出題されている問題は、おおよそ以下の通り。(記憶にたよって書いているので若干正しくないかもしれないが、主旨はほぼ同じと考える)
ある100人の身長の平均が163.5cmでした。このことから、次のうち確実に正しいものには○、そうではないものには×をつけよ。
(1)身長が163.5cmより低い人は50人いる
(2)全員の身長の合計は163.5×100=16350cmであった。
(3)身長が130-140cmの人数、140-150cmの人数、150-160cmの人数、160-170cmの人数、170-180cmの人数を比較すると、160-170cmの人数は130-140cmの人数より多い。
さて、あなたは間違いなく答えられただろうか。正解は×、○、×である。
「平均くらい知っとるわい!」と思ったあなた。正解できましたか?おそらく、平均の求め方は多くの人が正解するだろうが、上記のような平均の意味となると、多くの人が正しく理解していない。

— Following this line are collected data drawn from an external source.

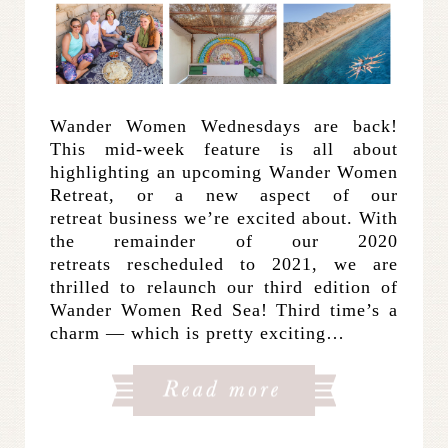
Wander Women Wednesdays are back!
This mid-week feature is all about
highlighting an upcoming Wander Women
Retreat, or a new aspect of our
retreat business we’re excited about. With
the remainder of our 2020
retreats rescheduled to 2021, we are
thrilled to relaunch our third edition of
Wander Women Red Sea! Third time’s a
charm — which is pretty exciting…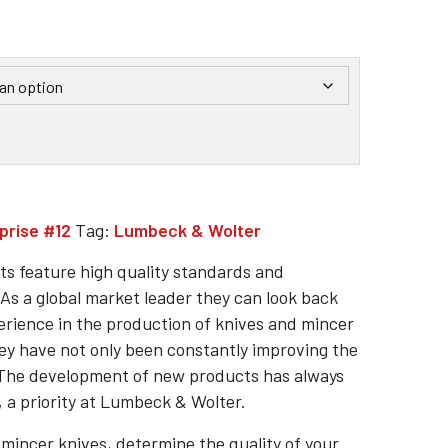
prise #12
Tag:
Lumbeck & Wolter
s feature high quality standards and
As a global market leader they can look back
erience in the production of knives and mincer
hey have not only been constantly improving the
. The development of new products has always
 a priority at Lumbeck & Wolter.
 mincer knives, determine the quality of your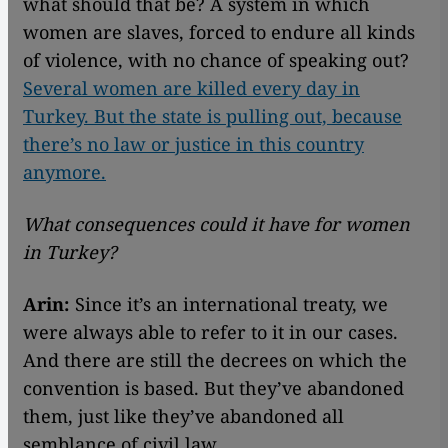
what should that be? A system in which
women are slaves, forced to endure all kinds
of violence, with no chance of speaking out?
Several women are killed every day in
Turkey. But the state is pulling out, because
there’s no law or justice in this country
anymore.
What consequences could it have for women
in Turkey?
Arin:
Since it’s an international treaty, we
were always able to refer to it in our cases.
And there are still the decrees on which the
convention is based. But they’ve abandoned
them, just like they’ve abandoned all
semblance of civil law.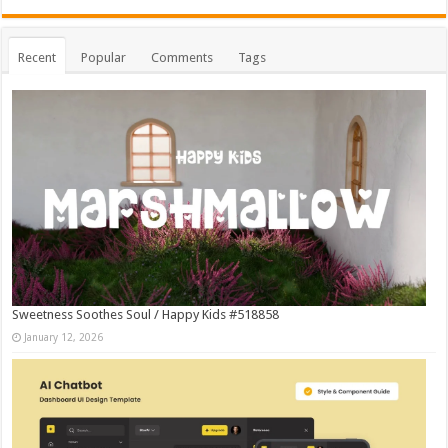
Recent
Popular
Comments
Tags
Sweetness Soothes Soul / Happy Kids #518858
January 12, 2026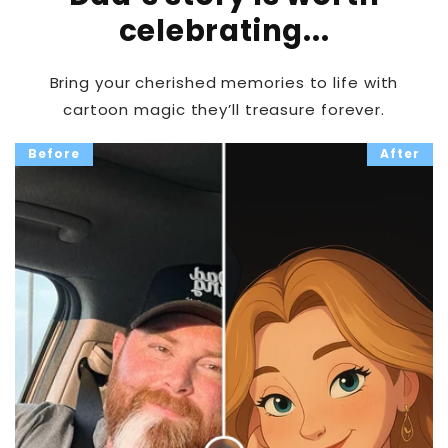
celebrating...
Bring your cherished memories to life with
cartoon magic they’ll treasure forever.
Before
After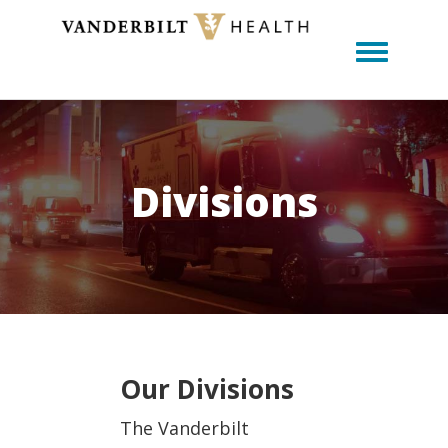
Toggle m
Divisions
Our Divisions
The Vanderbilt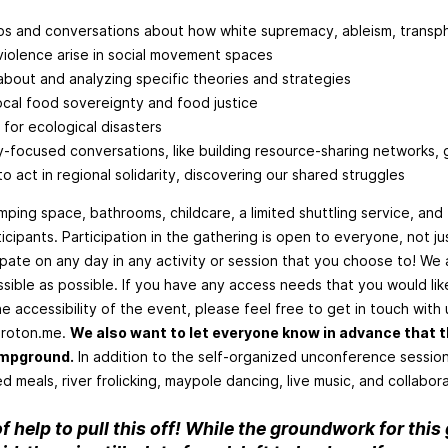
 and conversations about how white supremacy, ableism, transph
violence arise in social movement spaces
about and analyzing specific theories and strategies
local food sovereignty and food justice
 for ecological disasters
y-focused conversations, like building resource-sharing networks,
to act in regional solidarity, discovering our shared struggles
ping space, bathrooms, childcare, a limited shuttling service, and 
rticipants. Participation in the gathering is open to everyone, not j
cipate on any day in any activity or session that you choose to! We 
sible as possible. If you have any access needs that you would lik
e accessibility of the event, please feel free to get in touch with 
roton.me
.
We also want to let everyone know in advance that th
ampground.
In addition to the self-organized unconference session
meals, river frolicking, maypole dancing, live music, and collabora
f help to pull this off! While the groundwork for this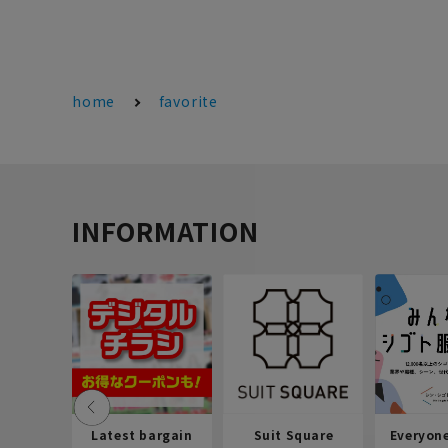
home
favorite
INFORMATION
Latest bargain
Suit Square
Everyon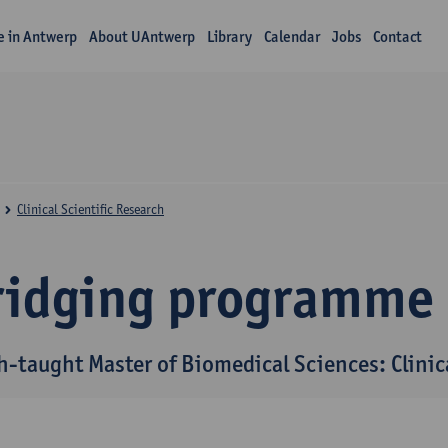
fe in Antwerp
About UAntwerp
Library
Calendar
Jobs
Contact
Clinical Scientific Research
ridging programme
h-taught Master of Biomedical Sciences: Clinica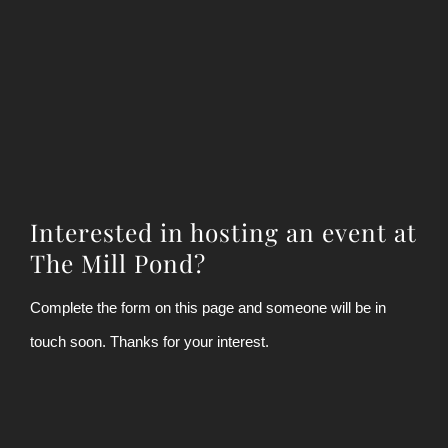
Interested in hosting an event at
The Mill Pond?
Complete the form on this page and someone will be in
touch soon. Thanks for your interest.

日常的に色んな数字が出てくるのだが、数字の意味の誤解は上記の平均のようにいたるところでみられる。これはやはり、たとえば平均の計算の仕方は教えるけれど、平均の意味を正しく教えないというような「やり方」重視、「意味」軽視の風潮のたまものであろうと私は思う。
以前、テレビの天気予報でお天気オネエサンが
「昨日は20℃あった気温が、今日は半分の10℃です」
といっているのをきいて唖然とした私。気温が半分ってなんだ?気温って半分とか倍とか、そんな風に数えられるものなのか?こんな突っ込みを入れていたら、「気温が半分は違和感ない」という人がまわりに多くいて驚いた。じゃあ、-10℃だったらどうなのよ?
よく、「数学なんて生活に必要ない、ルートとか知らなくても生きていける」などと大声で言って自分のアホさ加減を世間にさらしている人がいるが、数学は物事を論理的に考えて、正しく判断するための道具なのであるから、高等数学ならまだしも、そんな基本的な数学を理解できない人が、論理的に考え、物事を正しく判断できるとは到底いえない。だから、すぐに騙されるのである。数字を使わないで、感覚だけで言っていることや、数字を使ったとしてもトリックが入っているようなものを「おいおい、それおかしくないか?」と突っ込みをいれられるかどうか、ということなのである。
数学は科学の道具であるが、科学とは論理的思考に支えられているのであり、科学的成果を曲解して、自分の都合のよいようにしたり、拡大解釈して、だれも証明できていないような事柄まで、断定的に「こうである」と言っている例が日本には蔓延している。それを正していくことは世の中を良い方向にかえていくことになろう。
ところで、トマトジュースが売り切れだ!20年間毎日トマトジュース飲んでいた私が飲めなくなる危機!どうしてくれる。あんなものに騙されるようじゃ、日本人もたいしたことないね。ちょっと前に、「原発が止まると電気が足りなくなる」といっていたそこのアナタ、「原発ありきの世の中なのだから、止まったら困ることになる」といっていたアナタ、ヨーロッパの脱原発の動きに、「ヨーロッパは陸続きだから外国から電力の輸入ができるから大丈夫なのだ」といっていたアナタ、原発を止めたドイツは原発だらけのフランスに電力を輸出しているそうじゃないか!そんなもんに騙されるようじゃ、ホント、日本人はたいしたことないぜ!それじゃあイケンじゃろう!